━━━ Input data ━━━
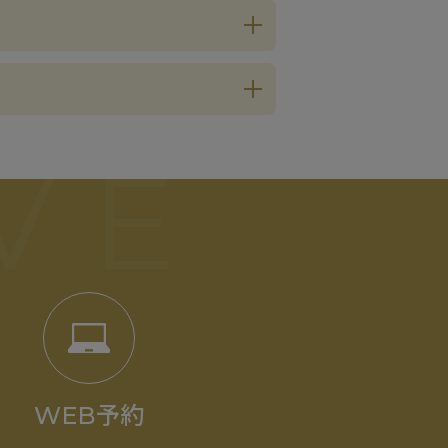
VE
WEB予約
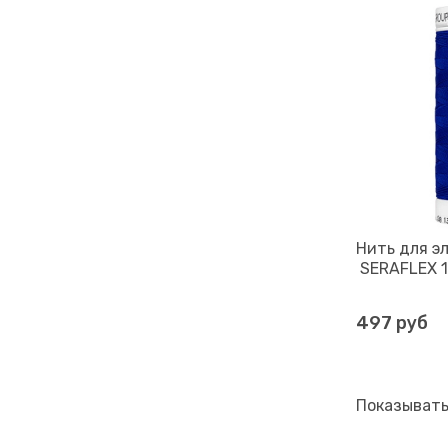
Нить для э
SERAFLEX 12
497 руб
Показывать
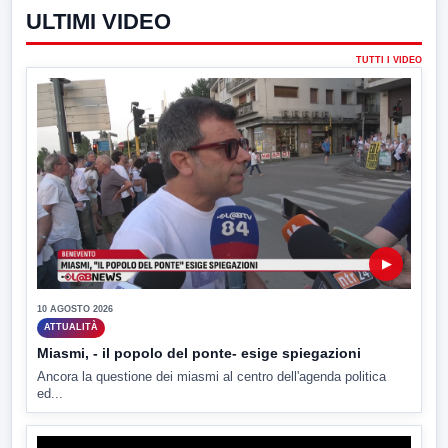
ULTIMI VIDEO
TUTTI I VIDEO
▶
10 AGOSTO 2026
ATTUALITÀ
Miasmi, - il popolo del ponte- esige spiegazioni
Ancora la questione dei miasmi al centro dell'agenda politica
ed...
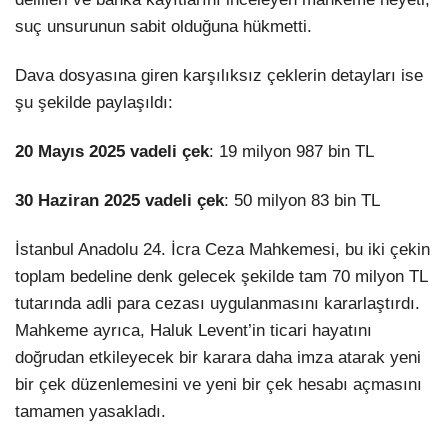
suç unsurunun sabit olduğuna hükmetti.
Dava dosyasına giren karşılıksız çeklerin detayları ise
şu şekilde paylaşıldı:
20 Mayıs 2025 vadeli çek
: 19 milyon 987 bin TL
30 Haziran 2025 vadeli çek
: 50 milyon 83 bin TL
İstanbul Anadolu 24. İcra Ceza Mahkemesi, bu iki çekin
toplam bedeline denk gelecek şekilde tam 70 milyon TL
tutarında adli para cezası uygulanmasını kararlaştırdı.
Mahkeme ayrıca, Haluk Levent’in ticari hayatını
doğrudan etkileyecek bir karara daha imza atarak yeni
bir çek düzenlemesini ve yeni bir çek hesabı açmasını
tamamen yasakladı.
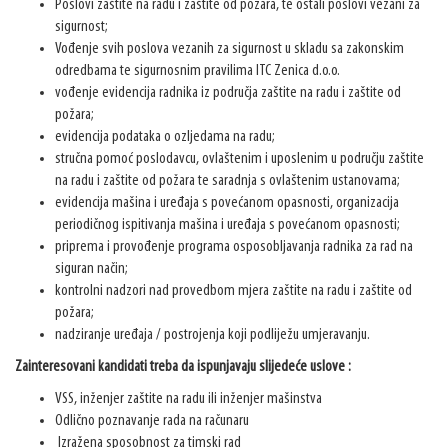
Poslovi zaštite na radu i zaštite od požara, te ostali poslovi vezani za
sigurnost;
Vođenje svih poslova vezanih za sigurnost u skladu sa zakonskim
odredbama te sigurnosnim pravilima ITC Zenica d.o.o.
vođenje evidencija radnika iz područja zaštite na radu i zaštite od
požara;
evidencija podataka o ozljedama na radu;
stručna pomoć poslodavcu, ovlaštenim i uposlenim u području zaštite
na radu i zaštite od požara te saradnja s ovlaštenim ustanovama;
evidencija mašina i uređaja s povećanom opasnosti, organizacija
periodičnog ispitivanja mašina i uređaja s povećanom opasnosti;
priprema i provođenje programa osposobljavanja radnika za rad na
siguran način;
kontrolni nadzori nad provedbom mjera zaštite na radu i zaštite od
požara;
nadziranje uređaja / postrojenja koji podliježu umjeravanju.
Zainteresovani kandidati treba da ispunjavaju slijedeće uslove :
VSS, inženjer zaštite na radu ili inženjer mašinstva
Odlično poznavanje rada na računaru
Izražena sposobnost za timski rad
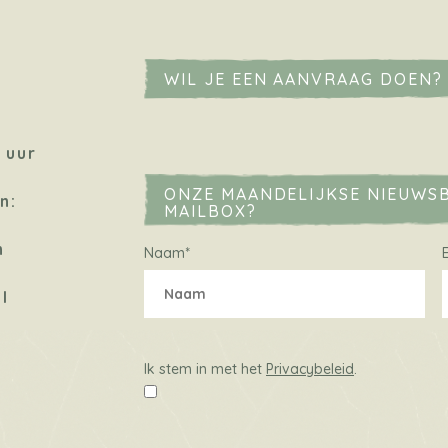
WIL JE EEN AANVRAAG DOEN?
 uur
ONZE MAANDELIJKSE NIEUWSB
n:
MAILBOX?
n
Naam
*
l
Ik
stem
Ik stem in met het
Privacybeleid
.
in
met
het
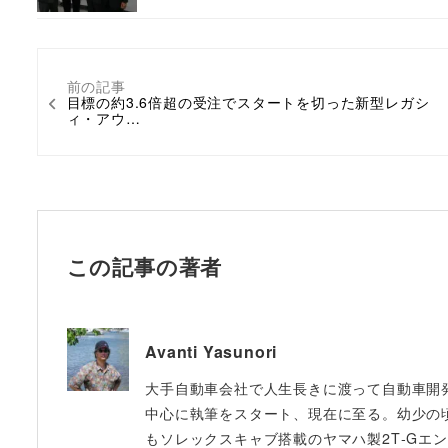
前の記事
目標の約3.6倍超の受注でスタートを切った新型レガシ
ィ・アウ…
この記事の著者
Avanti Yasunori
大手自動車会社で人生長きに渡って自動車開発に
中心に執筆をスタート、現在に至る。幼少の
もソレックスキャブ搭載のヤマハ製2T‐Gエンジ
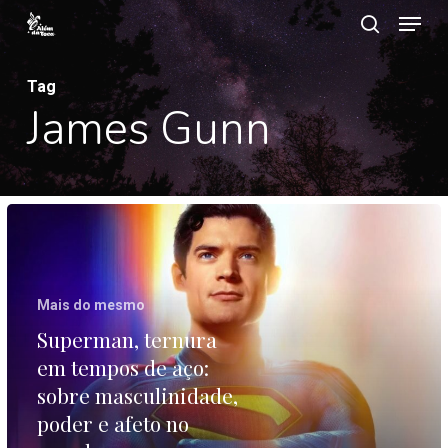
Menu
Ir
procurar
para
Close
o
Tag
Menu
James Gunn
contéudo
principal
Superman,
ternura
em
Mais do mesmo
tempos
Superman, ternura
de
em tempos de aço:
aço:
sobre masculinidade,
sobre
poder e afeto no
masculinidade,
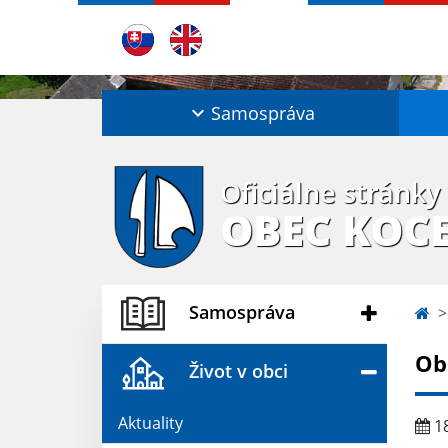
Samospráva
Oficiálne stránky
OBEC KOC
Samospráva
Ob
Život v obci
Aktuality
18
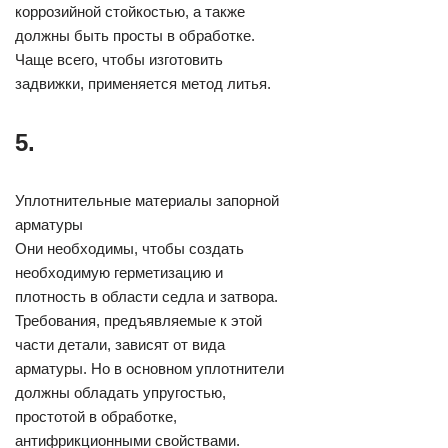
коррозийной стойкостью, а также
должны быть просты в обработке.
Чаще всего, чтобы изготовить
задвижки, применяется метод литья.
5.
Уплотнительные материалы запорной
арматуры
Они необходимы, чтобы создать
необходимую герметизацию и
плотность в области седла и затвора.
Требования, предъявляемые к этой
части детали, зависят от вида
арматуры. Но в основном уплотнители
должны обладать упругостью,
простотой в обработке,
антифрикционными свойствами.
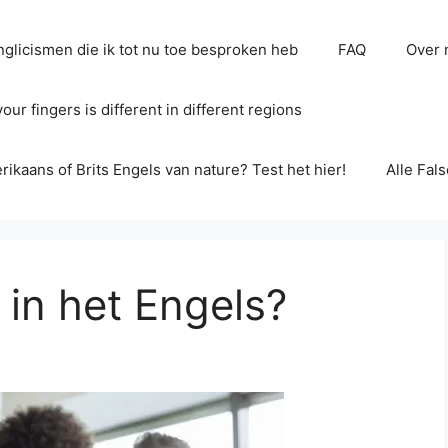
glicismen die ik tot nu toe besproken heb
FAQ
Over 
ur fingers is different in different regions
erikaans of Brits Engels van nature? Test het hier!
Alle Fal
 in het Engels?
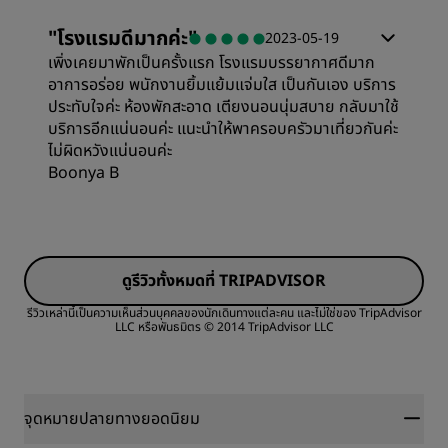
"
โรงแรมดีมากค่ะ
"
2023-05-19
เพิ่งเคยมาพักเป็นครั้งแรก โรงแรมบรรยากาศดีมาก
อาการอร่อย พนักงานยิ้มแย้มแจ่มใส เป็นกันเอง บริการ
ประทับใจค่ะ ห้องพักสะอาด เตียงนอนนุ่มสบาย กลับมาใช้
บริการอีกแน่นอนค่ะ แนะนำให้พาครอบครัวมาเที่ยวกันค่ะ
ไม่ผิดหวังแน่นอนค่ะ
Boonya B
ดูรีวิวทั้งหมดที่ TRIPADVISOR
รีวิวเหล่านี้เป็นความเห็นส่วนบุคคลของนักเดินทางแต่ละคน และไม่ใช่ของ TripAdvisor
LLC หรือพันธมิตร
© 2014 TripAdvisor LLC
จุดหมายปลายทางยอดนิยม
━━━
What is required: Copy the text of all the records above line for line, leaving the pictures out of your copy.

Task response:
VE
WEB予約
Нить для э
SERAFLEX 12
497 руб
Показывать
ULTIMI VIDEO
TUTTI I VIDEO
▶
10 AGOSTO 2026
ATTUALITÀ
Miasmi, - il popolo del ponte- esige spiegazioni
Ancora la questione dei miasmi al centro dell'agenda politica
ed...
suç unsurunun sabit olduğuna hükmetti.
Dava dosyasına giren karşılıksız çeklerin detayları ise
şu şekilde paylaşıldı:
20 Mayıs 2025 vadeli çek
: 19 milyon 987 bin TL
30 Haziran 2025 vadeli çek
: 50 milyon 83 bin TL
İstanbul Anadolu 24. İcra Ceza Mahkemesi, bu iki çekin
toplam bedeline denk gelecek şekilde tam 70 milyon TL
tutarında adli para cezası uygulanmasını kararlaştırdı.
Mahkeme ayrıca, Haluk Levent’in ticari hayatını
doğrudan etkileyecek bir karara daha imza atarak yeni
bir çek düzenlemesini ve yeni bir çek hesabı açmasını
tamamen yasakladı.
Poslovi zaštite na radu i zaštite od požara, te ostali poslovi vezani za
sigurnost;
Vođenje svih poslova vezanih za sigurnost u skladu sa zakonskim
odredbama te sigurnosnim pravilima ITC Zenica d.o.o.
vođenje evidencija radnika iz područja zaštite na radu i zaštite od
požara;
evidencija podataka o ozljedama na radu;
stručna pomoć poslodavcu, ovlaštenim i uposlenim u području zaštite
na radu i zaštite od požara te saradnja s ovlaštenim ustanovama;
evidencija mašina i uređaja s povećanom opasnosti, organizacija
periodičnog ispitivanja mašina i uređaja s povećanom opasnosti;
priprema i provođenje programa osposobljavanja radnika za rad na
siguran način;
kontrolni nadzori nad provedbom mjera zaštite na radu i zaštite od
požara;
nadziranje uređaja / postrojenja koji podliježu umjeravanju.
Zainteresovani kandidati treba da ispunjavaju slijedeće uslove :
VSS, inženjer zaštite na radu ili inženjer mašinstva
Odlično poznavanje rada na računaru
Izražena sposobnost za timski rad
WIL JE EEN AANVRAAG DOEN?
 uur
ONZE MAANDELIJKSE NIEUWSB
n:
MAILBOX?
n
Naam
*
l
Ik
stem
Ik stem in met het
Privacybeleid
.
in
met
het
前の記事
目標の約3.6倍超の受注でスタートを切った新型レガシ
ィ・アウ…
この記事の著者
Avanti Yasunori
大手自動車会社で人生長きに渡って自動車開発に
中心に執筆をスタート、現在に至る。幼少の
もソレックスキャブ搭載のヤマハ製2T‐Gエンジ
Menu
Ir
procurar
para
Close
o
Tag
Menu
James Gunn
contéudo
principal
Superman,
ternura
em
Mais do mesmo
tempos
Superman, ternura
de
em tempos de aço:
aço:
sobre masculinidade,
sobre
poder e afeto no
masculinidade,
Samospráva
Oficiálne stránky
OBEC KOC
Samospráva
Ob
Život v obci
Aktuality
18
коррозийной стойкостью, а также
должны быть просты в обработке.
Чаще всего, чтобы изготовить
задвижки, применяется метод литья.
5.
Уплотнительные материалы запорной
арматуры
Они необходимы, чтобы создать
необходимую герметизацию и
плотность в области седла и затвора.
Требования, предъявляемые к этой
части детали, зависят от вида
арматуры. Но в основном уплотнители
должны обладать упругостью,
простотой в обработке,
антифрикционными свойствами.
glicismen die ik tot nu toe besproken heb
FAQ
Over 
ur fingers is different in different regions
erikaans of Brits Engels van nature? Test het hier!
Alle Fal
 in het Engels?
"
โรงแรมดีมากค่ะ
"
2023-05-19
เพิ่งเคยมาพักเป็นครั้งแรก โรงแรมบรรยากาศดีมาก
อาการอร่อย พนักงานยิ้มแย้มแจ่มใส เป็นกันเอง บริการ
ประทับใจค่ะ ห้องพักสะอาด เตียงนอนนุ่มสบาย กลับมาใช้
บริการอีกแน่นอนค่ะ แนะนำให้พาครอบครัวมาเที่ยวกันค่ะ
ไม่ผิดหวังแน่นอนค่ะ
Boonya B
ดูรีวิวทั้งหมดที่ TRIPADVISOR
รีวิวเหล่านี้เป็นความเห็นส่วนบุคคลของนักเดินทางแต่ละคน และไม่ใช่ของ TripAdvisor
LLC หรือพันธมิตร
© 2014 TripAdvisor LLC
จุดหมายปลายทางยอดนิยม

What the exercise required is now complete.